Conhecer e envolver os catequizandos

 

  Conhecer os catequizandos    

     Muitos catequistas só olham para o grupo que têm por diante. Não olham para cada catequizando. Não conhecem a personalidade de cada criança nem as vidas que levam.

     Antes de começar a catequese, é bom acolher cada um com um sorriso e fazer-lhe a pergunta: "O que é que te aconteceu de importante esta semana?" "De um a cinco, como foi a tua semana?". Estas perguntas dão aos catequistas uma perspectiva sobre a vida de cada catequizando e ajudam a fazer catequeses mais em sintonia com a vida real dos catequizandos.

 Envolver os catequizandos

     Os catequizandos devem ser participantes e não apenas consumidores passivos do caminho de fé.
      Para envolver as crianças e adolescentes, o catequista:

    • Não usará o guia de forma rígida;
    • Não se limitará a ler os comentários;
    • Não será o único a falar mas ajudará todos a exprimirem-se;
    • Ajudará a ler a Palavra de Deus na vida;
    • Falará menos da sua vida e mais da vida de Deus e da vida dos catequizandos;
    • Vai transformar a "aula de catequese" num grupo-comunidade.

extraído de Agenda Catequistas 07/08, Edições Salesianas

6 maneiras de ajudar as pessoas a sentirem-se em casa

 

  1. Usa o nome próprio de cada pessoa.
  2. Toca nas pessoas... apertos de mão, abraços. Isso mostra autenticidade.
  3. Sorri. Estás contente por as ver, certo?!
  4. Lembra-te da história de cada um. Comenta algo que te disseram da última vez que se encontraram.
  5. Fica presente. Não fiques à conversa com alguém quando estás com a atenção noutro lado. Olha as pessoas nos olhos.
  6. Vai ao encontro das pessoas. Não esperes que elas venham ao teu encontro.

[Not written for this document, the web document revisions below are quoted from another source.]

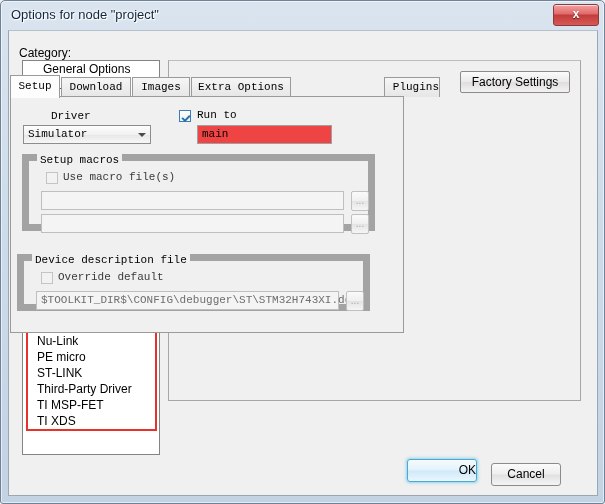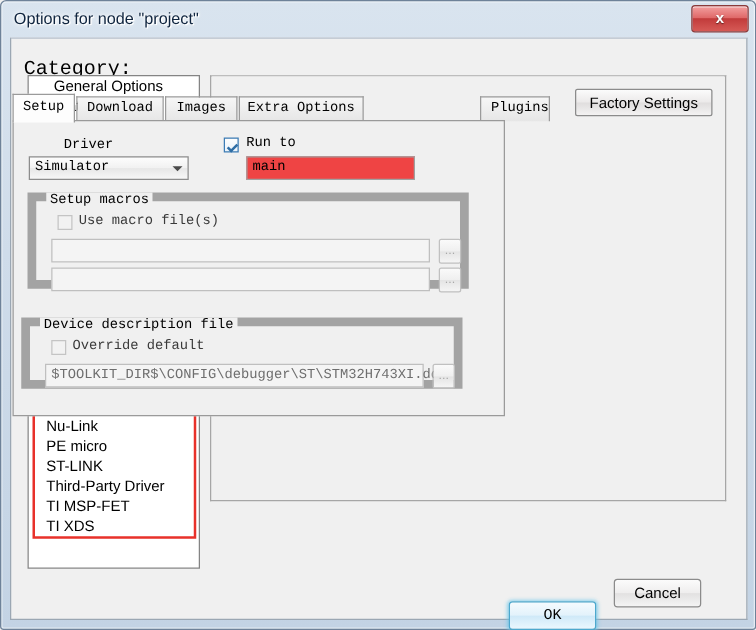--- a/index.html
+++ b/index.html
@@ -53,7 +53,7 @@
 
   
   #category-label{
-    position:absolute;left:18px;top:45px;font-size:16px;color:#000;font-family:Liberation Mono, monospace;
+    position:absolute;left:18px;top:45px;font-size:12px;color:#000;
   }
   #category-box{
     position:absolute;left:21px;top:59px;width:138px;height:395px;

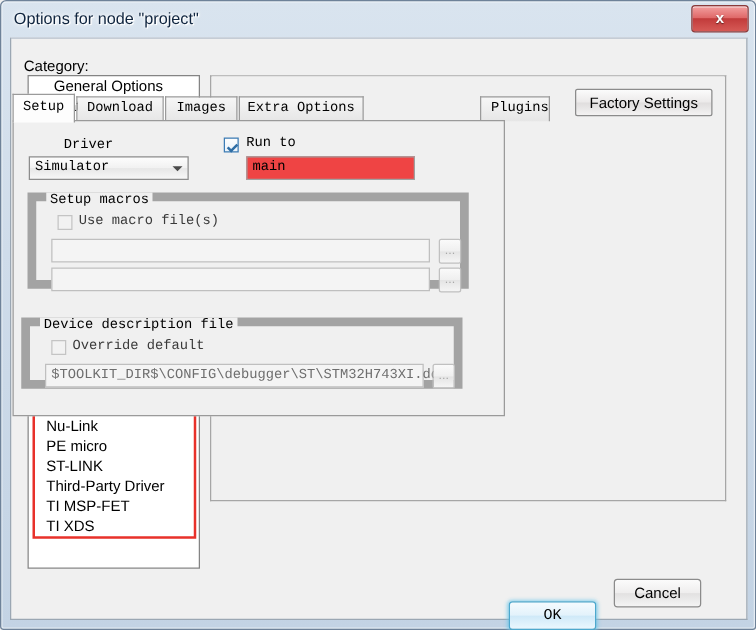--- a/index.html
+++ b/index.html
@@ -196,12 +196,12 @@
 
   
   #ok-btn{
-    position:absolute;left:406px;top:480px;width:70px;height:23px;
+    position:absolute;left:406px;top:458px;width:70px;height:23px;
     box-sizing:border-box;
     background:linear-gradient(to bottom,#f5fbfe,#e3f2fb 48%,#cfe9f8 52%,#eaf7fe);
     border:1px solid #4ca8cd;border-radius:3px;
     box-shadow:0 0 3px 1px rgba(110,200,235,.75);
-    font-size:12px;color:#000;text-align:center;line-height:21px;cursor:pointer;font-family:Liberation Mono, monospace;
+    font-size:12px;color:#000;text-align:right;line-height:21px;cursor:pointer;
   }
   #cancel-btn{
     position:absolute;left:490px;top:462px;width:70px;height:23px;

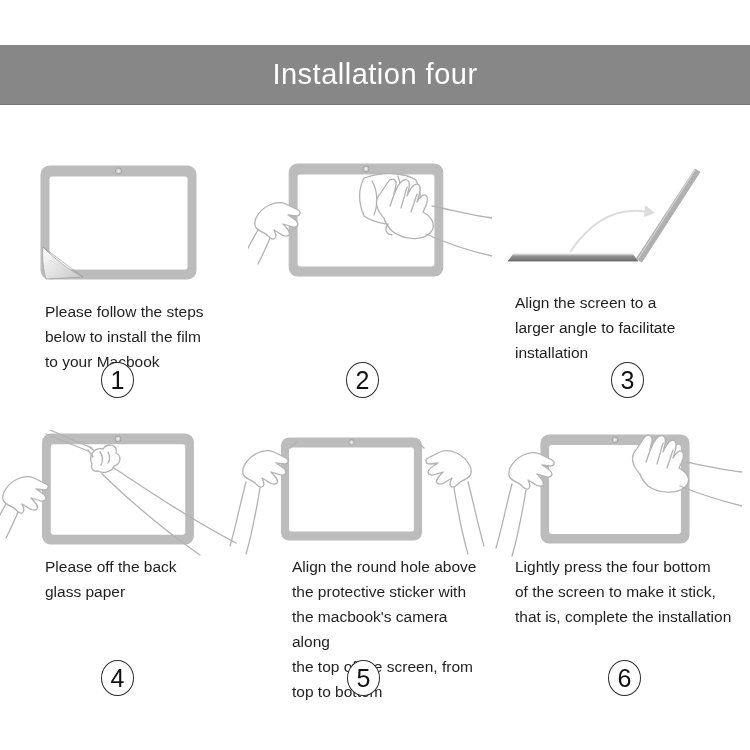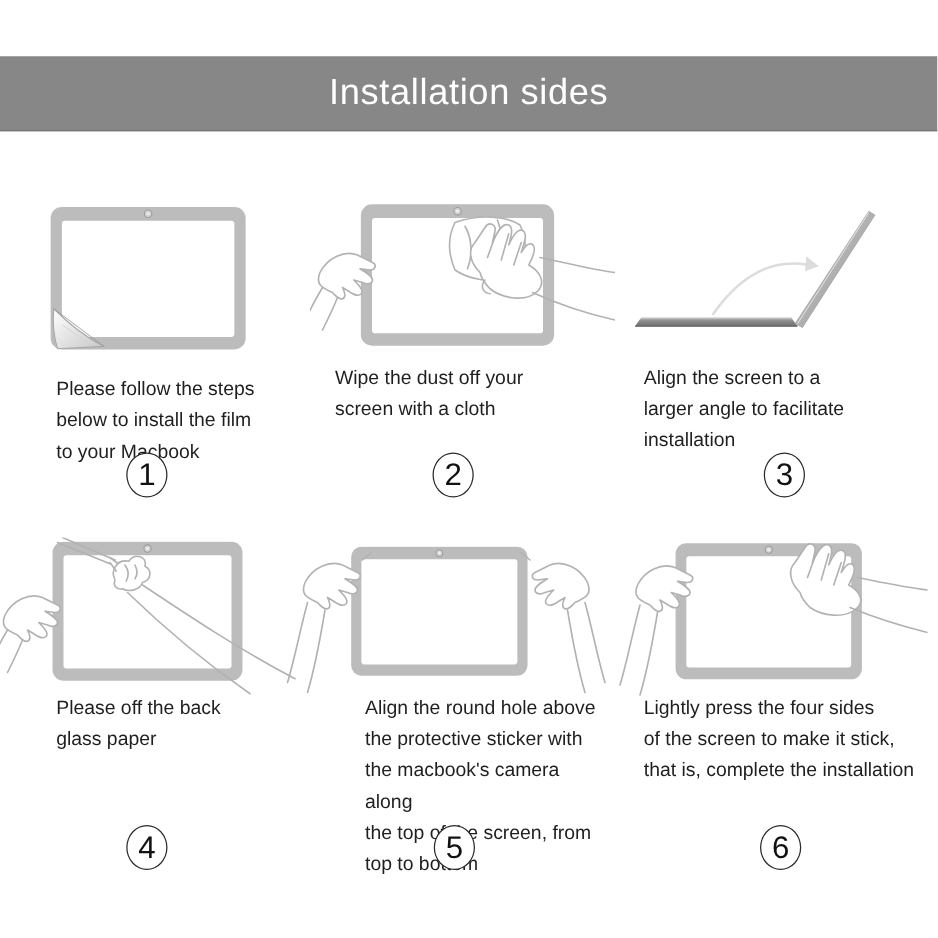--- a/index.html
+++ b/index.html
@@ -94,7 +94,7 @@
 </svg>
 
 <div class="header">
-  <div class="title">Installation sides</div>
+  <div class="title">Installation four</div>
 </div>
 
 <div class="panel" id="p1">

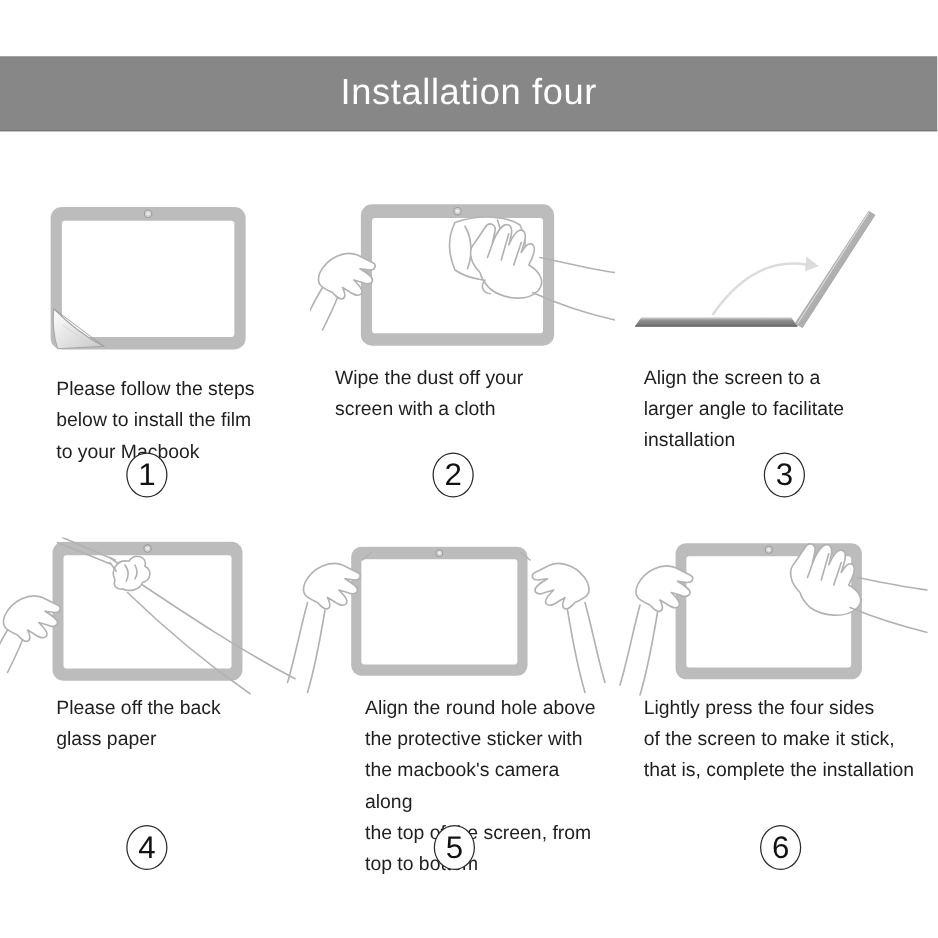--- a/index.html
+++ b/index.html
@@ -137,8 +137,6 @@
       <path class="hand-line" d="M178,74 C200,84 226,92 244,96"></path>
     </g>
   </svg>
-  <div class="caption">Wipe the dust off your
-screen with a cloth</div>
   <div class="badge">2</div>
 </div>
 

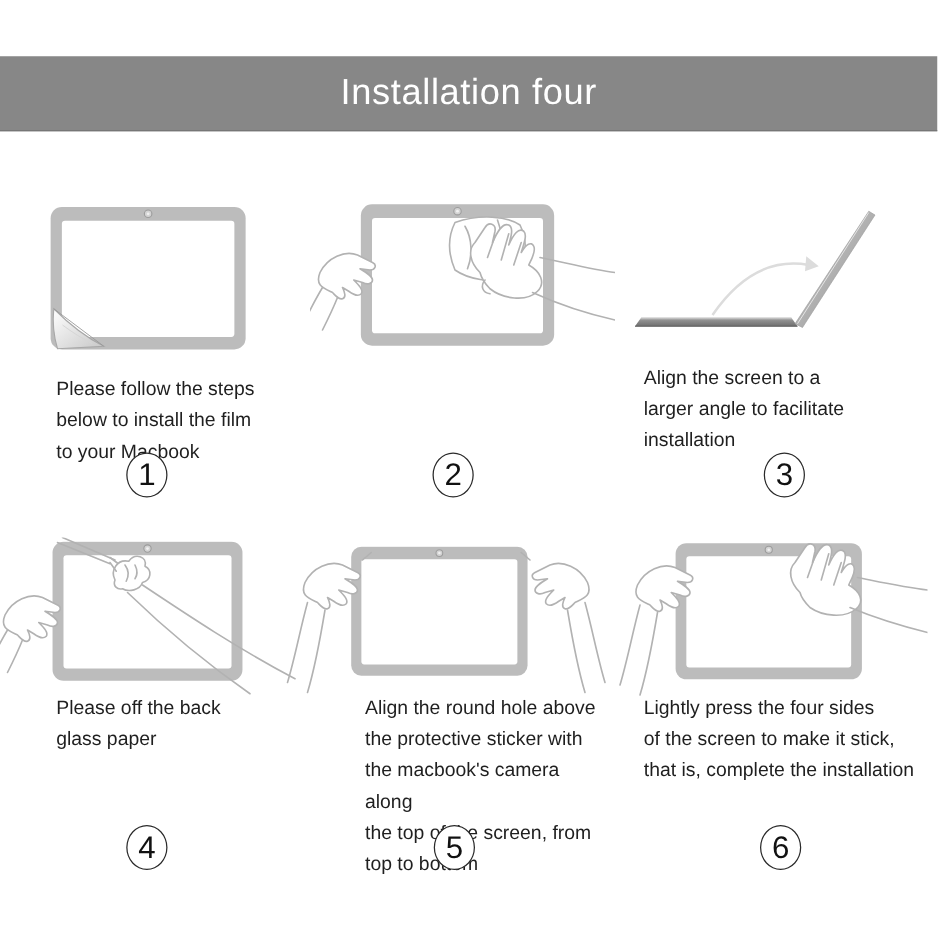--- a/index.html
+++ b/index.html
@@ -234,7 +234,7 @@
       <path class="hand-line" d="M200,56 C224,66 246,72 262,76"></path>
     </g>
   </svg>
-  <div class="caption">Lightly press the four sides
+  <div class="caption">Lightly press the four bottom
 of the screen to make it stick,
 that is, complete the installation</div>
   <div class="badge">6</div>

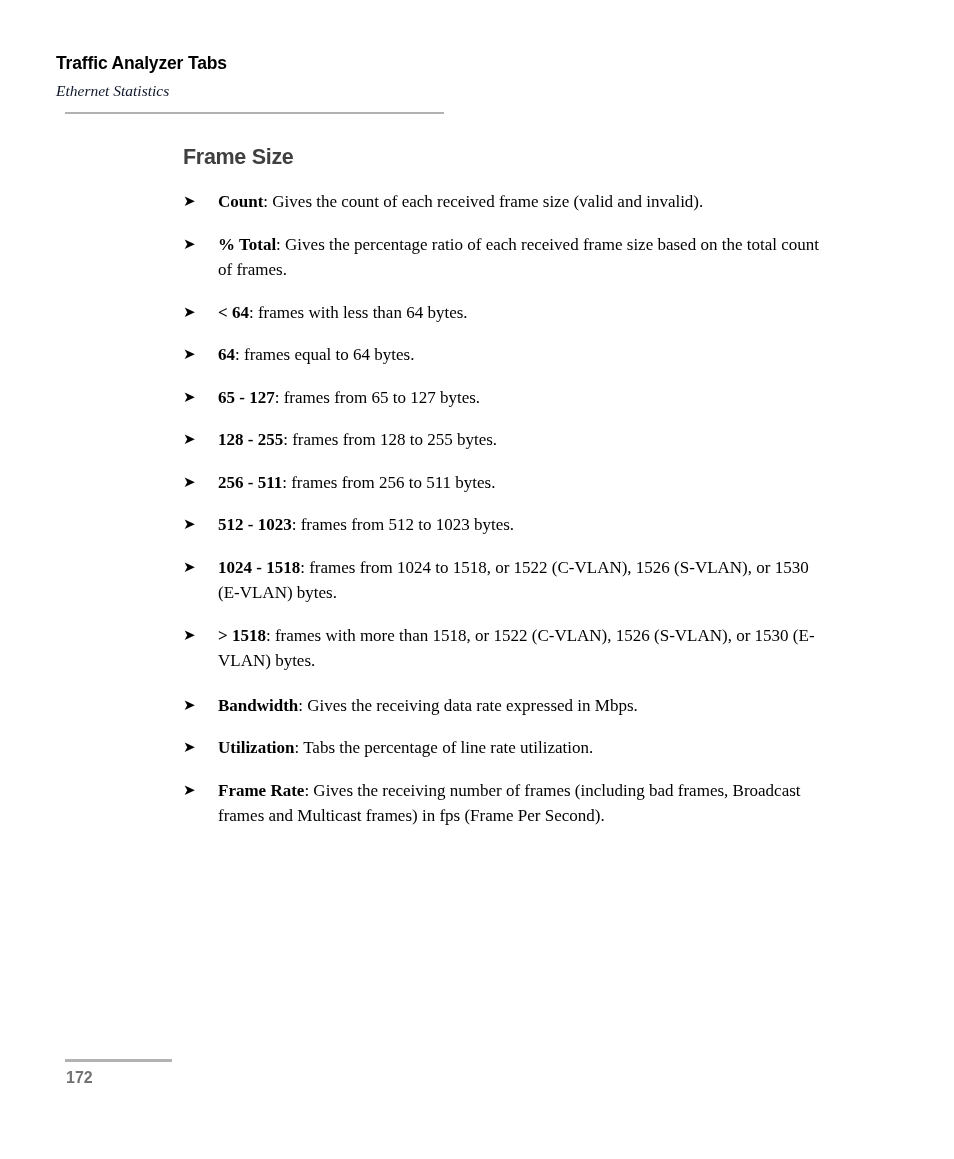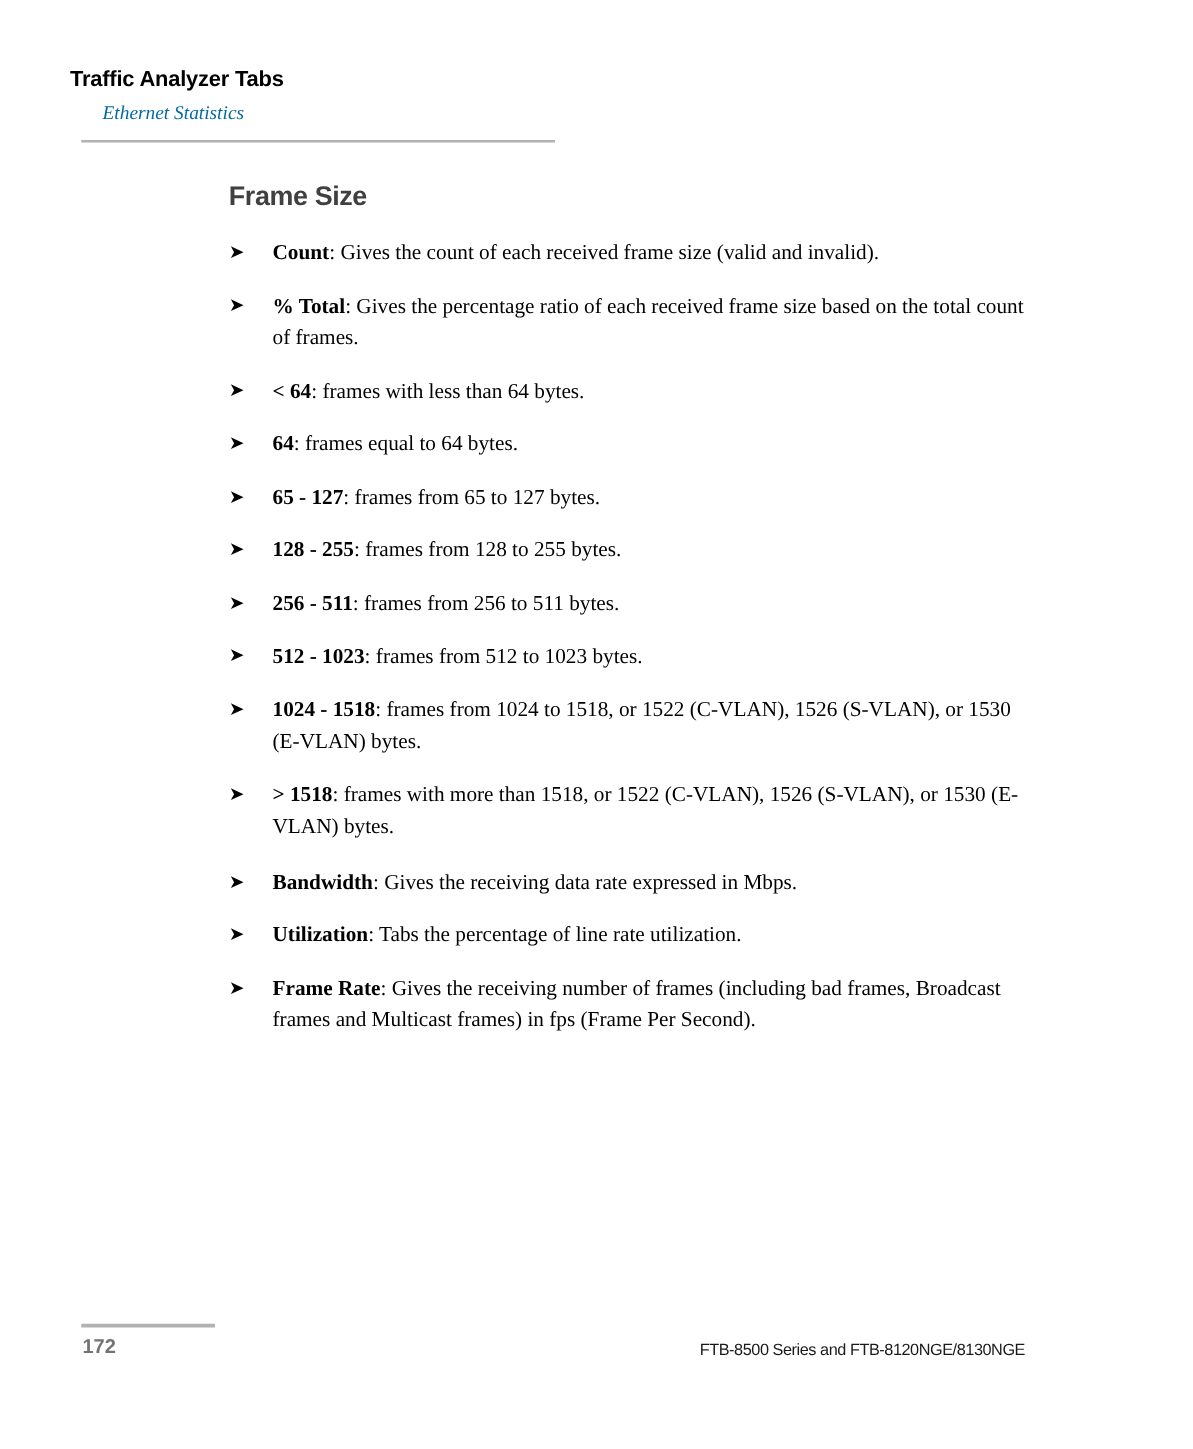--- a/index.html
+++ b/index.html
@@ -45,8 +45,7 @@
     font-size: 15.5px;
     line-height: 20px;
     margin-top: 7px;
-    color: #0369a1;
-    margin-left: 26px;
+    color: #0f172a;
   }
   .runhead-rule {
     position: absolute;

extraído de Agenda Catequistas 07/08, Edições Salesianas

Para comunicar melhor

 

  • Humaniza a tua comunicação
    • As crianças têm dezenas de horas de aula por semana. Não é particularmente divertido ter mais uma "aula de catequese", Não tenhas medo de transformar a catequese num tempo diferente.
  • Personalizar
    • Não digas "havia um homem que conhecia um outro"; diz que "João era um grande amigo de Simão e que ambos eram pescadores no mar da Galileia".
  • Detalhar
    • Como um bom jornalista, quando falas, responde às cinco perguntas-chave: Quem? O quê? Onde? Quando? Porquê?
    • Mas sem ser pesado e sem perder de vista o objectivo da comunicação.
  • Dramatizar recorrendo ao diálogo
    • Só assim conseguirás envolver os catequizandos naquilo que estás a dizer.
  • Palavras-imagem
    • Um estilo abstracto não serve. Usa palavras capazes de sugerir imagens. As tuas frases devem estar cheias de objectos, de cores, de sensações, de movimentos.
  • Escuta activa
    • Se algum dos catequizandos quer intervir, encoraja-o mostrando o teu interesse.